Mock election fails to predict Trump victory

But nonetheless illustrates the importance of voting


Ryan Smith, The Freelancer

Junior Sage McNamee and a friend cast their votes for the mock election.

Ryan Smith, Managing Editior

On November 8, Lancers tried their hand at democracy by casting votes for Republican Donald Trump, Democrat Hilary Clinton, Libertarian Gary Johnson, or Green Party candidate Jill Stein in a mock 2016 election in the senior circle during nutrition and lunch.

In deciding the President of the United States for the next four years, however, students couldn’t see accurately into the political crystal ball, clouded as it was by a slew of scandals and heavy personality-driven campaigns on both sides of the aisle.
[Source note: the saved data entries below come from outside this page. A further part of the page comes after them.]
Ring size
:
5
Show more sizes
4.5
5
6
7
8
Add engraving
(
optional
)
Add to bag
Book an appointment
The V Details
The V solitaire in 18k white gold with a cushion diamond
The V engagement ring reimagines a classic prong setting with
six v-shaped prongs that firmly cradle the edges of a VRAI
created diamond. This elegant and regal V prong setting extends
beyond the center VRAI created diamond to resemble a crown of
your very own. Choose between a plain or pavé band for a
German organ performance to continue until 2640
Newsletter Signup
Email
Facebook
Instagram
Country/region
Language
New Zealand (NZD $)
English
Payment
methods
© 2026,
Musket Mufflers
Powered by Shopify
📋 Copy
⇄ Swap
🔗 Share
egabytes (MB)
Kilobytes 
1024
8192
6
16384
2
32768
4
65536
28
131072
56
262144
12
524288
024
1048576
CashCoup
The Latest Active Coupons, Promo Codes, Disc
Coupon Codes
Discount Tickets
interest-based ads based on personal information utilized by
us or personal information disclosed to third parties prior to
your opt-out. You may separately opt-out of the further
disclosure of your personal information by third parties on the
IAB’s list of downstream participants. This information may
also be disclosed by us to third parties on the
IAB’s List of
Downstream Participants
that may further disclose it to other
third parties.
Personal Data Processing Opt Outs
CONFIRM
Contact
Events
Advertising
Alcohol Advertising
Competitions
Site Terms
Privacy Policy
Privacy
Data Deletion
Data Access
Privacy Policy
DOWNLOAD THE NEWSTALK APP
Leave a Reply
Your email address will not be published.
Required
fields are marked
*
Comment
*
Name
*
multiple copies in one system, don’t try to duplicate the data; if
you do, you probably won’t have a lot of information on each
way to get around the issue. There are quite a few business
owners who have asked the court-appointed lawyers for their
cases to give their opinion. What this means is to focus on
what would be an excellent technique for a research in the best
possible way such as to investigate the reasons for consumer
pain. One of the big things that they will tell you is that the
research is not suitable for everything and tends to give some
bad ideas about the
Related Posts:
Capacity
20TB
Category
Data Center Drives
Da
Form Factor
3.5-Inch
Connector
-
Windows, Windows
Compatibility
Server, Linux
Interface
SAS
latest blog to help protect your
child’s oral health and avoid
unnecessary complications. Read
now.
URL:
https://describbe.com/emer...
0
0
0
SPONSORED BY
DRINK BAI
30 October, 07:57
Lancers favored Clinton in the mock election, although Trump proved to be the ultimate victor in the real-life election later that night. Nonetheless, in light of this mock election, the important role that voting plays in presenting the views of Americans cannot be questioned.

Government teachers Lori Colin, Geoff Ranney, and Ceci Juarez all helped organize the event.
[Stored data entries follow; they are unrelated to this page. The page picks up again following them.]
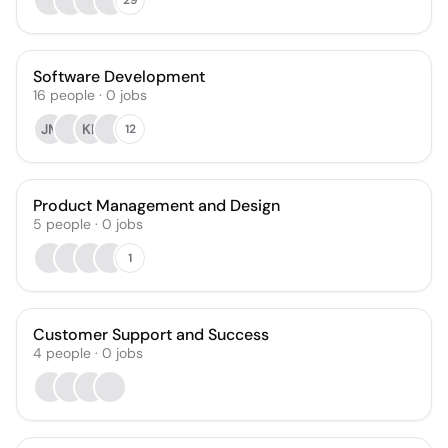
Software Development
16
people
·
0
jobs
JM
KP
12
Product Management and Design
5
people
·
0
jobs
1
Customer Support and Success
4
people
·
0
jobs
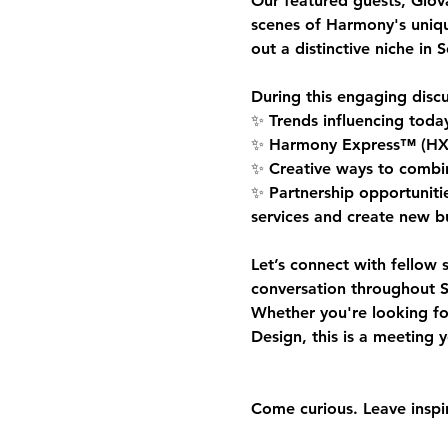
Our featured guests, 
Giov
scenes of Harmony's uniq
out a distinctive niche in 
During this engaging discu
✨ Trends influencing toda
✨ Harmony Express™ (HX Sta
✨ Creative ways to combine
✨ Partnership opportunitie
services and create new bu
Let’s connect with fellow 
conversation throughout S
Whether you're looking fo
Design, this is a meeting 
Come curious. Leave inspi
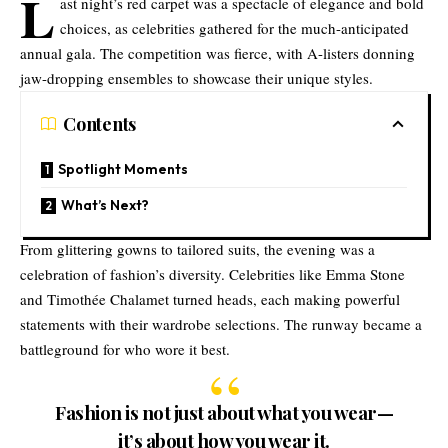
L
ast night’s red carpet was a spectacle of elegance and bold
choices, as celebrities gathered for the much-anticipated
annual gala. The competition was fierce, with A-listers donning
jaw-dropping ensembles to showcase their unique styles.
Contents
Spotlight Moments
What’s Next?
From glittering gowns to tailored suits, the evening was a
celebration of fashion’s diversity. Celebrities like Emma Stone
and Timothée Chalamet turned heads, each making powerful
statements with their wardrobe selections. The runway became a
battleground for who wore it best.
Fashion is not just about what you wear—
it’s about how you wear it.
“I think that it’s important that [students] get early exposure to what the voting experience is like,” Ranney said. “It also gives them an opportunity to have their voice be heard – maybe not officially, but at least on campus – and any time you can do that, hopefully it makes the process less intimidating.”

“My message to students would be that your vote matters, ” said Juarez. “You all have a voice, and it is your civic duty to vote. Everybody is telling you to vote – that’s what I like about this election. Wouldn’t it be awesome if every student at La Serna went out and voted? That would be great!”

Students also seemed to recognize the importance of casting a ballot, although they expressed more ambivalence towards the candidates and acknowledged that both of them were flawed.

Seniors Aaron Aguayo and Anna Sanchez were volunteers helping students register for the mock election. “I honestly thought that the election was going to go a lot different,” Sanchez said. “What can you do about it?”

Aguayo agreed. “I didn’t expect either of the candidates to move on, so I’m just shocked.”

The views of Aguayo and Sanchez were definitely not uncommon during this markedly contentious election year. According to FiveThirtyEight, before this election, no major party nominees had ever had such strong negative favorability ratings (“Clinton’s would be the lowest ever, except for Trump,” the website stated). Americans are not excited about either major candidate, and this is simply amplified by the tarnishing of reputations of both sides, whether it be with private emails, or lewd and insensitive comments. Perhaps this was subtle foreshadowing for the unexpected Trump win on election night. Senior Reuben Rahmeyer, another volunteer, attempted to turn this election anxiety into motivation to hit the polls, “Even if there’s nobody that people want to vote for, I know that there’s someone that they don’t want to win. It’s important for them to vote. Over the past few years, people have felt like their vote doesn’t matter. The votes go to the Electoral College and the Electoral College determines the Presidents. Your vote matters.”

Despite these calls for action, by the end of the day, only 26% of La Serna’s student population had made it to the polls, according to an email Colin sent to teachers. Of that 26%, Johnson and Stein received 5% of the vote each, Trump received 31% of the vote, and Clinton received 55% of the vote. If everything were to go as La Serna had predicted, Hilary Clinton would have been the next President of the United States.

However, Trump seems to have a penchant for the unexpected. On voting night, he managed to sweep up several Electoral College swing states, like Florida and Pennsylvania, on a path to victory. When the counting of the ballots stopped, he led by a substantial electoral lead of about 50 points.

Donald Trump will be sworn in as the 45th President of the United States on January 20, 2017.